### Stated goal
Convert every line of the material below into a numbered list, leaving out any blank lines.

### Dataset entries
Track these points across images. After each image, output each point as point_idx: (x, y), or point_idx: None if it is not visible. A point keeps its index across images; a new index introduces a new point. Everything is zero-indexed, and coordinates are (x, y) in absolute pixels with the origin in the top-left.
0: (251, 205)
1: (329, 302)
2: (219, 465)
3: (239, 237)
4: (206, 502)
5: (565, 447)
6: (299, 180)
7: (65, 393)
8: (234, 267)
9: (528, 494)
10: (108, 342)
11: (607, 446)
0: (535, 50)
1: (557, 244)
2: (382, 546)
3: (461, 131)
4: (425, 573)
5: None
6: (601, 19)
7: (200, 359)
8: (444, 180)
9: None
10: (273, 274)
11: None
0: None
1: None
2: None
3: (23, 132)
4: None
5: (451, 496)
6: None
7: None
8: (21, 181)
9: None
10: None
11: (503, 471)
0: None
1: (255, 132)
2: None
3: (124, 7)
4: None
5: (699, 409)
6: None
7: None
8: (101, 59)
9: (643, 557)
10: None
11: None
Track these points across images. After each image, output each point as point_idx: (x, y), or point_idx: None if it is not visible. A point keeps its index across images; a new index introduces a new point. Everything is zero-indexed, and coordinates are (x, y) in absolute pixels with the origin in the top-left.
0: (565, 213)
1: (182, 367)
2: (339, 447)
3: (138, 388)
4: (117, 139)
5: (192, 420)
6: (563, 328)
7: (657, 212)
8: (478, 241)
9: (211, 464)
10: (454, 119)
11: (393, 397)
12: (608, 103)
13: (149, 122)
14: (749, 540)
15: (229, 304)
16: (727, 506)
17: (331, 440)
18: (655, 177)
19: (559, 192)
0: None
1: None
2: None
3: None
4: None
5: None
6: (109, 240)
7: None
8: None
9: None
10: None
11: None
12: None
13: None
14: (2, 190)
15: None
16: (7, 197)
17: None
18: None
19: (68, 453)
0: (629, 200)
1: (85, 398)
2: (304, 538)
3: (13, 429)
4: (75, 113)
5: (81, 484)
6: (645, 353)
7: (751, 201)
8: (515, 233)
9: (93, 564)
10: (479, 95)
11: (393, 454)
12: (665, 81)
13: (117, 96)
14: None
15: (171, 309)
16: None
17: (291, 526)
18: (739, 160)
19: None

### Response below
1. Track these points across images. After each image, output each point as point_idx: (x, y), or point_idx: None if it is not visible. A point keeps its index across images; a new index introduces a new point. Everything is zero-indexed, and coordinates are (x, y) in absolute pixels with the origin in the top-left.
2. 0: (251, 205)
3. 1: (329, 302)
4. 2: (219, 465)
5. 3: (239, 237)
6. 4: (206, 502)
7. 5: (565, 447)
8. 6: (299, 180)
9. 7: (65, 393)
10. 8: (234, 267)
11. 9: (528, 494)
12. 10: (108, 342)
13. 11: (607, 446)
14. 0: (535, 50)
15. 1: (557, 244)
16. 2: (382, 546)
17. 3: (461, 131)
18. 4: (425, 573)
19. 5: None
20. 6: (601, 19)
21. 7: (200, 359)
22. 8: (444, 180)
23. 9: None
24. 10: (273, 274)
25. 11: None
26. 0: None
27. 1: None
28. 2: None
29. 3: (23, 132)
30. 4: None
31. 5: (451, 496)
32. 6: None
33. 7: None
34. 8: (21, 181)
35. 9: None
36. 10: None
37. 11: (503, 471)
38. 0: None
39. 1: (255, 132)
40. 2: None
41. 3: (124, 7)
42. 4: None
43. 5: (699, 409)
44. 6: None
45. 7: None
46. 8: (101, 59)
47. 9: (643, 557)
48. 10: None
49. 11: None
50. Track these points across images. After each image, output each point as point_idx: (x, y), or point_idx: None if it is not visible. A point keeps its index across images; a new index introduces a new point. Everything is zero-indexed, and coordinates are (x, y) in absolute pixels with the origin in the top-left.
51. 0: (565, 213)
52. 1: (182, 367)
53. 2: (339, 447)
54. 3: (138, 388)
55. 4: (117, 139)
56. 5: (192, 420)
57. 6: (563, 328)
58. 7: (657, 212)
59. 8: (478, 241)
60. 9: (211, 464)
61. 10: (454, 119)
62. 11: (393, 397)
63. 12: (608, 103)
64. 13: (149, 122)
65. 14: (749, 540)
66. 15: (229, 304)
67. 16: (727, 506)
68. 17: (331, 440)
69. 18: (655, 177)
70. 19: (559, 192)
71. 0: None
72. 1: None
73. 2: None
74. 3: None
75. 4: None
76. 5: None
77. 6: (109, 240)
78. 7: None
79. 8: None
80. 9: None
81. 10: None
82. 11: None
83. 12: None
84. 13: None
85. 14: (2, 190)
86. 15: None
87. 16: (7, 197)
88. 17: None
89. 18: None
90. 19: (68, 453)
91. 0: (629, 200)
92. 1: (85, 398)
93. 2: (304, 538)
94. 3: (13, 429)
95. 4: (75, 113)
96. 5: (81, 484)
97. 6: (645, 353)
98. 7: (751, 201)
99. 8: (515, 233)
100. 9: (93, 564)
101. 10: (479, 95)
102. 11: (393, 454)
103. 12: (665, 81)
104. 13: (117, 96)
105. 14: None
106. 15: (171, 309)
107. 16: None
108. 17: (291, 526)
109. 18: (739, 160)
110. 19: None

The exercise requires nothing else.